The strong bonds that babywearing facilitates leads to secure attachment between you and your baby. When you deeply connect with your child and continue to meet his needs, he quickly learns that he can trust you. The notion that your baby cries to manipulate you is a silly one. Babies don’t have wants—only needs. When he trusts you to respond to his needs, you become a base of safety and security from which he can explore the world. Research supports the idea that babies who develop secure attachments early in life have greater independence when they are older. Over a 35-year period, the Minnesota Longitudinal Study of Risk and Adaptation (MLSRA) found that “the quality of early attachment reverberated well into later childhood, adolescence, and adulthood, even when temperament and social class were accounted for.” The study showed that children with secure attachment history were more likely to have a greater sense of self-agency, better emotional regulation, higher self-esteem, better coping under stress, greater social competence, and much more. Whew!
If you haven’t already boarded the babywearing train, you’re probably thinking, Okay, okay, I need this in my life. The only question left is: Which method do I use? Many parents who fall in love with babywearing have multiple carriers for different purposes. A soft, structured carrier like a Lillebaby or Ergobaby can be convenient for quick outings because there’s no fuss when putting them on. Usually with a simple click, you can strap your baby to your chest and be on your way. The downside to these carriers is that they can feel bulky and less natural than other options. Stretchy wraps, on the other hand, are lightweight but feel extra snuggly when baby is on you. However, wraps involve long pieces of fabric that take some getting used to and can be a hassle to wrestle with when your baby is already crying.

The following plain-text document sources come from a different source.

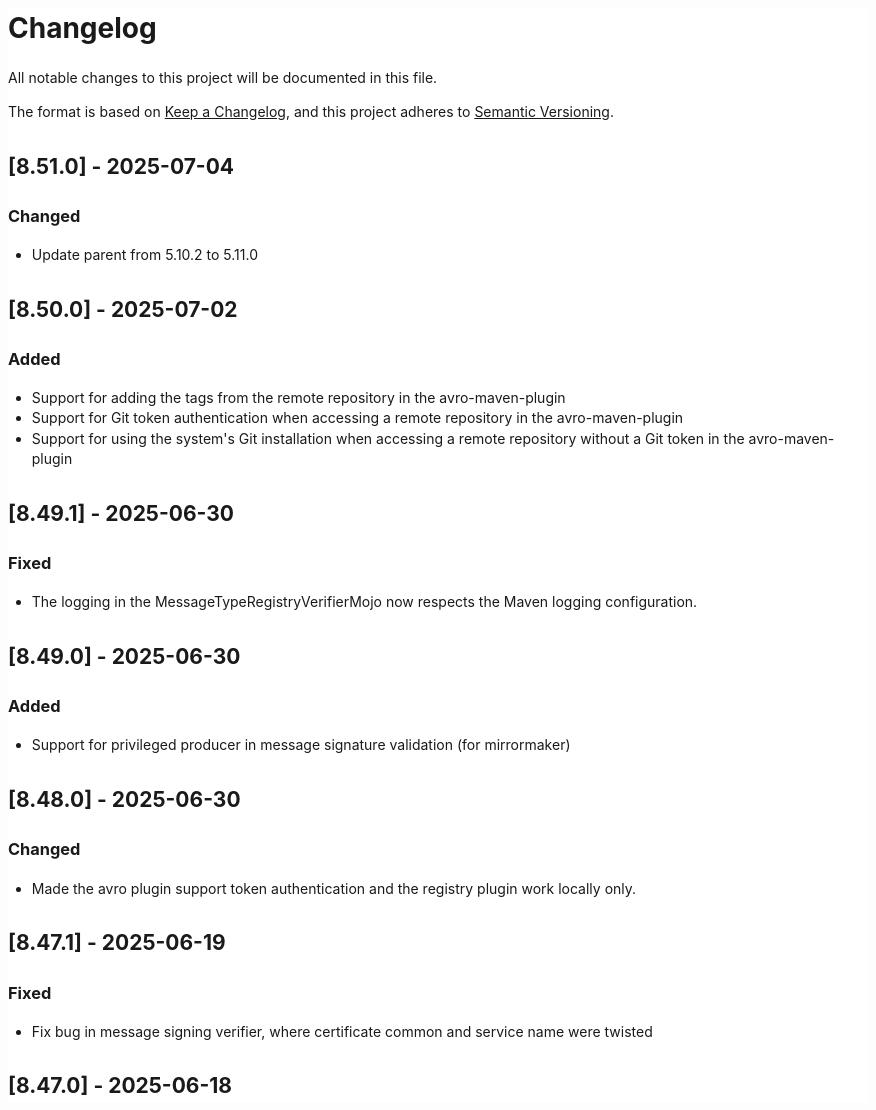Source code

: # Changelog

All notable changes to this project will be documented in this file.

The format is based on [Keep a Changelog](https://keepachangelog.com/en/1.0.0/), and this project adheres
to [Semantic Versioning](https://semver.org/spec/v2.0.0.html).

## [8.51.0] - 2025-07-04

### Changed

- Update parent from 5.10.2 to 5.11.0

## [8.50.0] - 2025-07-02

### Added

- Support for adding the tags from the remote repository in the avro-maven-plugin
- Support for Git token authentication when accessing a remote repository in the avro-maven-plugin
- Support for using the system's Git installation when accessing a remote repository without a Git token in the avro-maven-plugin 

## [8.49.1] - 2025-06-30

### Fixed

- The logging in the MessageTypeRegistryVerifierMojo now respects the Maven logging configuration.

## [8.49.0] - 2025-06-30

### Added

- Support for privileged producer in message signature validation (for mirrormaker)

## [8.48.0] - 2025-06-30

### Changed
- Made the avro plugin support token authentication and the registry plugin work locally only.

## [8.47.1] - 2025-06-19

### Fixed
- Fix bug in message signing verifier, where certificate common and service name were twisted 

## [8.47.0] - 2025-06-18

Our personal favorite? Ring slings. Once you’ve mastered the art of using one, you can enjoy the versatility and convenience of a sling over other types of carriers. They allow for more mobility, which means your baby can see more of the outside when they’re in one, and it also makes discreet nursing possible when you’re out and about. Because ring slings are usually constructed from sturdy, woven fabrics (Kyte BABY ring slings are made from 100% pre-washed linen!), they’re able to be used well into toddlerhood, which means you can continue enjoying the benefits of babywearing even when your baby isn’t, well, a baby anymore. Ring slings do come with a learning curve that are steeper for some people than others, but our video tutorial will have you slinging your baby like a pro in no time.
With so many benefits associated with babywearing (and we haven’t even covered all of them), there’s really no reason not to take it up. Not only is it really, really good for your baby, but it also leaves your arms free to do whatever you need to do. We’d call that a win-win!